**Problem to solve**
Every line of the data must be copied exactly.

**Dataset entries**
· · ·

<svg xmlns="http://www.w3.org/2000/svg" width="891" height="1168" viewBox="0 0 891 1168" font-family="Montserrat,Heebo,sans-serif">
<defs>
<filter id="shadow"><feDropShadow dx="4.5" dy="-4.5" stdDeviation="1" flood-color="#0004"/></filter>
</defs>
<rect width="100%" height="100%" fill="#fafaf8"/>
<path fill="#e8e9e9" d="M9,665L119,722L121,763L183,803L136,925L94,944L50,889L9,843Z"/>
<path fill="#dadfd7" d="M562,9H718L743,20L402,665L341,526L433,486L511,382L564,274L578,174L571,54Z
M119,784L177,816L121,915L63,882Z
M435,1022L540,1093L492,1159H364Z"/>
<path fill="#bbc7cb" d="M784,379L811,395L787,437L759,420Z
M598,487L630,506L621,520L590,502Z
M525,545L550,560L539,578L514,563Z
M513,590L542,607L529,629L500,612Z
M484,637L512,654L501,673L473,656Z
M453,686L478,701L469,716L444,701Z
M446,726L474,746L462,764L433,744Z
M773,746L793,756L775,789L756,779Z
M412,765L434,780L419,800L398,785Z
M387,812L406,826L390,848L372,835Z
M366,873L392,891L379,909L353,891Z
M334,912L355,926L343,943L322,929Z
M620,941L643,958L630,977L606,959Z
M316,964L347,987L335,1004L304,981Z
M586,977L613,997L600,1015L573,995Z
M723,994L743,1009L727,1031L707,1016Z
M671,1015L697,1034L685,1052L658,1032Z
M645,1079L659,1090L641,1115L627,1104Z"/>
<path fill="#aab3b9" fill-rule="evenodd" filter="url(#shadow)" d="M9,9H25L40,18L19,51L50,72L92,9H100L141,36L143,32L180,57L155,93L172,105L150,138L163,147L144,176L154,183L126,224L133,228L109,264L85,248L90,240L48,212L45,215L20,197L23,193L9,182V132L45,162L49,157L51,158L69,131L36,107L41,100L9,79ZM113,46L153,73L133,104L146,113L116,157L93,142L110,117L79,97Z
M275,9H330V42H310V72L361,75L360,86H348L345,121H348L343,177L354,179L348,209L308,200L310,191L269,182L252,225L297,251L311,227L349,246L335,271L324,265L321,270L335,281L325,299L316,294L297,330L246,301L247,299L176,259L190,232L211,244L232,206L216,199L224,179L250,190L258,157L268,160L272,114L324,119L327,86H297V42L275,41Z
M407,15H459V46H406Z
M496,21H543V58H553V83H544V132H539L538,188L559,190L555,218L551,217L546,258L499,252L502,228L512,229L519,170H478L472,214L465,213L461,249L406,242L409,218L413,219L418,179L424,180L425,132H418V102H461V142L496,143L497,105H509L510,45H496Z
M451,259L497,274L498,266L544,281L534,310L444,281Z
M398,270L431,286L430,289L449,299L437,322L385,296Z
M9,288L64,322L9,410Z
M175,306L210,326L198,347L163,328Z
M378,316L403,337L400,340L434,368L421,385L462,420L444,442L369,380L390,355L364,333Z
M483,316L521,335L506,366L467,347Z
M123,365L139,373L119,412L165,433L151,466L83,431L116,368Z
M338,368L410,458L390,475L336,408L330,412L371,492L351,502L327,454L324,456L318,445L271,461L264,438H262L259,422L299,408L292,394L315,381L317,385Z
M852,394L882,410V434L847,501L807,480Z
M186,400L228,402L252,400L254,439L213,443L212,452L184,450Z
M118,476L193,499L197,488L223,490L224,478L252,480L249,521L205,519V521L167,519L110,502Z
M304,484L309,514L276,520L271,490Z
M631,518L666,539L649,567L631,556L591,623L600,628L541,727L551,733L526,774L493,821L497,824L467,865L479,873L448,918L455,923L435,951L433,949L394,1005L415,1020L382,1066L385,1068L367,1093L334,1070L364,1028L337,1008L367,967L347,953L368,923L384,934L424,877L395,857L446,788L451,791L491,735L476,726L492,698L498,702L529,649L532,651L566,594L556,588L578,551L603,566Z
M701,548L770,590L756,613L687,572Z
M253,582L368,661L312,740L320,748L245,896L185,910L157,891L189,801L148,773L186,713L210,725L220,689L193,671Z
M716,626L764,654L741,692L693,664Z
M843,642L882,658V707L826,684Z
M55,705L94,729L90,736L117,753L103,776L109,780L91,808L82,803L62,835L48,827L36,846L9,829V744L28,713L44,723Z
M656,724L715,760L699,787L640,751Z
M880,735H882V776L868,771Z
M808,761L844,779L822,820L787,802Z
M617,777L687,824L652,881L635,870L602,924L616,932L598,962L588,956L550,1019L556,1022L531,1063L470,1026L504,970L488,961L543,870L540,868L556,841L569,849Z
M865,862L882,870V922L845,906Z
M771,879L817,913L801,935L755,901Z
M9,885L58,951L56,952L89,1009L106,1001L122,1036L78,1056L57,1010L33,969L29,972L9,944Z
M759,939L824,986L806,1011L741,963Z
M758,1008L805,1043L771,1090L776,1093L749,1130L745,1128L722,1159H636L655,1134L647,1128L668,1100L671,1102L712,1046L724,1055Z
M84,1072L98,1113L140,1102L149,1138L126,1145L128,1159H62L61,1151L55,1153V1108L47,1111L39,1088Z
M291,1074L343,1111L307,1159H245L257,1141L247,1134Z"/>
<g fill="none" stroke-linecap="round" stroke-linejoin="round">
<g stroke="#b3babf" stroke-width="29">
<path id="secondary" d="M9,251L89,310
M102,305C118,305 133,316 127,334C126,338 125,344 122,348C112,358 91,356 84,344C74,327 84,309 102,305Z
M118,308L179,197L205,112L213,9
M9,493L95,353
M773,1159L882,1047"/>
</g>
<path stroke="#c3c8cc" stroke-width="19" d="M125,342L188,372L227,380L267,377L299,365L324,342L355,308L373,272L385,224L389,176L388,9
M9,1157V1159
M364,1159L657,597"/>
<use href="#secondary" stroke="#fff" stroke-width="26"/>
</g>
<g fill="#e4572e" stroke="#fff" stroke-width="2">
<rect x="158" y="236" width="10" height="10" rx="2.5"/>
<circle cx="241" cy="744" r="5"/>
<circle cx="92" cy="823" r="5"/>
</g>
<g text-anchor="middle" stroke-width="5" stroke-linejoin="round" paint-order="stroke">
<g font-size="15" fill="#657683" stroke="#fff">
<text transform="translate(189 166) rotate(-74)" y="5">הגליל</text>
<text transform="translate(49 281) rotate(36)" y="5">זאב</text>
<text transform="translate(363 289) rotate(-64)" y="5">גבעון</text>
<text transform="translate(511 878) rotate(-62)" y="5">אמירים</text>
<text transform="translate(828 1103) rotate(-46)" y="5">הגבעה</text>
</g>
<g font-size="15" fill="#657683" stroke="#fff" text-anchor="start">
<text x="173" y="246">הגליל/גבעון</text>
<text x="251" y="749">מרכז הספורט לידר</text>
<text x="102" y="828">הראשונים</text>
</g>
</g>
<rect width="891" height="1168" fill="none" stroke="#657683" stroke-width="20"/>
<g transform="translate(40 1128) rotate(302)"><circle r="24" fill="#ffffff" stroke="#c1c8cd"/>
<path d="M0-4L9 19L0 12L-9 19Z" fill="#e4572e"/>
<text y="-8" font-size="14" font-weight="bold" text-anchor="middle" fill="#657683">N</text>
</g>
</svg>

· · ·

**Output below**
<svg xmlns="http://www.w3.org/2000/svg" width="891" height="1168" viewBox="0 0 891 1168" font-family="Montserrat,Heebo,sans-serif">
<defs>
<filter id="shadow"><feDropShadow dx="4.5" dy="-4.5" stdDeviation="1" flood-color="#0004"/></filter>
</defs>
<rect width="100%" height="100%" fill="#fafaf8"/>
<path fill="#e8e9e9" d="M9,665L119,722L121,763L183,803L136,925L94,944L50,889L9,843Z"/>
<path fill="#dadfd7" d="M562,9H718L743,20L402,665L341,526L433,486L511,382L564,274L578,174L571,54Z
M119,784L177,816L121,915L63,882Z
M435,1022L540,1093L492,1159H364Z"/>
<path fill="#bbc7cb" d="M784,379L811,395L787,437L759,420Z
M598,487L630,506L621,520L590,502Z
M525,545L550,560L539,578L514,563Z
M513,590L542,607L529,629L500,612Z
M484,637L512,654L501,673L473,656Z
M453,686L478,701L469,716L444,701Z
M446,726L474,746L462,764L433,744Z
M773,746L793,756L775,789L756,779Z
M412,765L434,780L419,800L398,785Z
M387,812L406,826L390,848L372,835Z
M366,873L392,891L379,909L353,891Z
M334,912L355,926L343,943L322,929Z
M620,941L643,958L630,977L606,959Z
M316,964L347,987L335,1004L304,981Z
M586,977L613,997L600,1015L573,995Z
M723,994L743,1009L727,1031L707,1016Z
M671,1015L697,1034L685,1052L658,1032Z
M645,1079L659,1090L641,1115L627,1104Z"/>
<path fill="#aab3b9" fill-rule="evenodd" filter="url(#shadow)" d="M9,9H25L40,18L19,51L50,72L92,9H100L141,36L143,32L180,57L155,93L172,105L150,138L163,147L144,176L154,183L126,224L133,228L109,264L85,248L90,240L48,212L45,215L20,197L23,193L9,182V132L45,162L49,157L51,158L69,131L36,107L41,100L9,79ZM113,46L153,73L133,104L146,113L116,157L93,142L110,117L79,97Z
M275,9H330V42H310V72L361,75L360,86H348L345,121H348L343,177L354,179L348,209L308,200L310,191L269,182L252,225L297,251L311,227L349,246L335,271L324,265L321,270L335,281L325,299L316,294L297,330L246,301L247,299L176,259L190,232L211,244L232,206L216,199L224,179L250,190L258,157L268,160L272,114L324,119L327,86H297V42L275,41Z
M407,15H459V46H406Z
M496,21H543V58H553V83H544V132H539L538,188L559,190L555,218L551,217L546,258L499,252L502,228L512,229L519,170H478L472,214L465,213L461,249L406,242L409,218L413,219L418,179L424,180L425,132H418V102H461V142L496,143L497,105H509L510,45H496Z
M451,259L497,274L498,266L544,281L534,310L444,281Z
M398,270L431,286L430,289L449,299L437,322L385,296Z
M9,288L64,322L9,410Z
M175,306L210,326L198,347L163,328Z
M378,316L403,337L400,340L434,368L421,385L462,420L444,442L369,380L390,355L364,333Z
M483,316L521,335L506,366L467,347Z
M123,365L139,373L119,412L165,433L151,466L83,431L116,368Z
M338,368L410,458L390,475L336,408L330,412L371,492L351,502L327,454L324,456L318,445L271,461L264,438H262L259,422L299,408L292,394L315,381L317,385Z
M852,394L882,410V434L847,501L807,480Z
M186,400L228,402L252,400L254,439L213,443L212,452L184,450Z
M118,476L193,499L197,488L223,490L224,478L252,480L249,521L205,519V521L167,519L110,502Z
M304,484L309,514L276,520L271,490Z
M631,518L666,539L649,567L631,556L591,623L600,628L541,727L551,733L526,774L493,821L497,824L467,865L479,873L448,918L455,923L435,951L433,949L394,1005L415,1020L382,1066L385,1068L367,1093L334,1070L364,1028L337,1008L367,967L347,953L368,923L384,934L424,877L395,857L446,788L451,791L491,735L476,726L492,698L498,702L529,649L532,651L566,594L556,588L578,551L603,566Z
M701,548L770,590L756,613L687,572Z
M253,582L368,661L312,740L320,748L245,896L185,910L157,891L189,801L148,773L186,713L210,725L220,689L193,671Z
M716,626L764,654L741,692L693,664Z
M843,642L882,658V707L826,684Z
M55,705L94,729L90,736L117,753L103,776L109,780L91,808L82,803L62,835L48,827L36,846L9,829V744L28,713L44,723Z
M656,724L715,760L699,787L640,751Z
M880,735H882V776L868,771Z
M808,761L844,779L822,820L787,802Z
M617,777L687,824L652,881L635,870L602,924L616,932L598,962L588,956L550,1019L556,1022L531,1063L470,1026L504,970L488,961L543,870L540,868L556,841L569,849Z
M865,862L882,870V922L845,906Z
M771,879L817,913L801,935L755,901Z
M9,885L58,951L56,952L89,1009L106,1001L122,1036L78,1056L57,1010L33,969L29,972L9,944Z
M759,939L824,986L806,1011L741,963Z
M758,1008L805,1043L771,1090L776,1093L749,1130L745,1128L722,1159H636L655,1134L647,1128L668,1100L671,1102L712,1046L724,1055Z
M84,1072L98,1113L140,1102L149,1138L126,1145L128,1159H62L61,1151L55,1153V1108L47,1111L39,1088Z
M291,1074L343,1111L307,1159H245L257,1141L247,1134Z"/>
<g fill="none" stroke-linecap="round" stroke-linejoin="round">
<g stroke="#b3babf" stroke-width="29">
<path id="secondary" d="M9,251L89,310
M102,305C118,305 133,316 127,334C126,338 125,344 122,348C112,358 91,356 84,344C74,327 84,309 102,305Z
M118,308L179,197L205,112L213,9
M9,493L95,353
M773,1159L882,1047"/>
</g>
<path stroke="#c3c8cc" stroke-width="19" d="M125,342L188,372L227,380L267,377L299,365L324,342L355,308L373,272L385,224L389,176L388,9
M9,1157V1159
M364,1159L657,597"/>
<use href="#secondary" stroke="#fff" stroke-width="26"/>
</g>
<g fill="#e4572e" stroke="#fff" stroke-width="2">
<rect x="158" y="236" width="10" height="10" rx="2.5"/>
<circle cx="241" cy="744" r="5"/>
<circle cx="92" cy="823" r="5"/>
</g>
<g text-anchor="middle" stroke-width="5" stroke-linejoin="round" paint-order="stroke">
<g font-size="15" fill="#657683" stroke="#fff">
<text transform="translate(189 166) rotate(-74)" y="5">הגליל</text>
<text transform="translate(49 281) rotate(36)" y="5">זאב</text>
<text transform="translate(363 289) rotate(-64)" y="5">גבעון</text>
<text transform="translate(511 878) rotate(-62)" y="5">אמירים</text>
<text transform="translate(828 1103) rotate(-46)" y="5">הגבעה</text>
</g>
<g font-size="15" fill="#657683" stroke="#fff" text-anchor="start">
<text x="173" y="246">הגליל/גבעון</text>
<text x="251" y="749">מרכז הספורט לידר</text>
<text x="102" y="828">הראשונים</text>
</g>
</g>
<rect width="891" height="1168" fill="none" stroke="#657683" stroke-width="20"/>
<g transform="translate(40 1128) rotate(302)"><circle r="24" fill="#ffffff" stroke="#c1c8cd"/>
<path d="M0-4L9 19L0 12L-9 19Z" fill="#e4572e"/>
<text y="-8" font-size="14" font-weight="bold" text-anchor="middle" fill="#657683">N</text>
</g>
</svg>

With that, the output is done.